# [Work order]
Type the data below again exactly. Omit all pictures.

# [Supplied data]
--- START ---
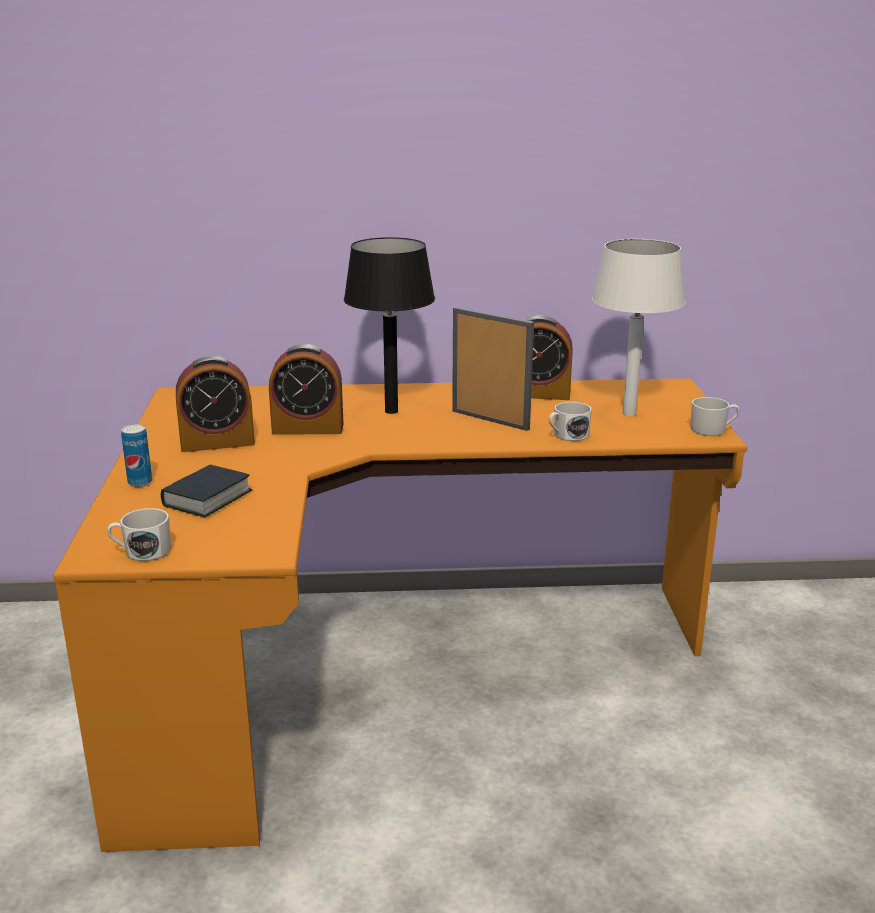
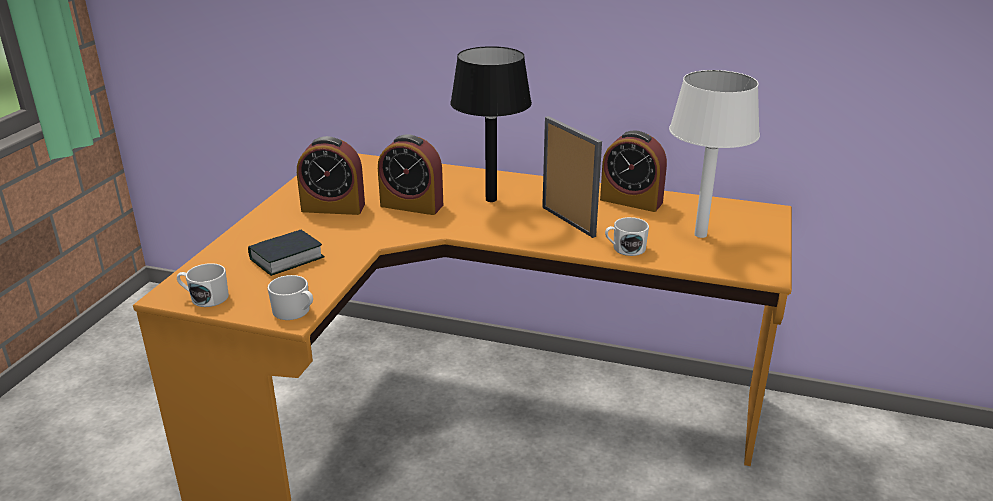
camera: 20 degrees right, 5 degrees up
(140, 482) = (250, 234): can -> none
(712, 429) = (769, 265): white mug -> white mug (295, 312)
--- END ---
# [Response below]
camera: 20 degrees right, 5 degrees up
(140, 482) = (250, 234): can -> none
(712, 429) = (769, 265): white mug -> white mug (295, 312)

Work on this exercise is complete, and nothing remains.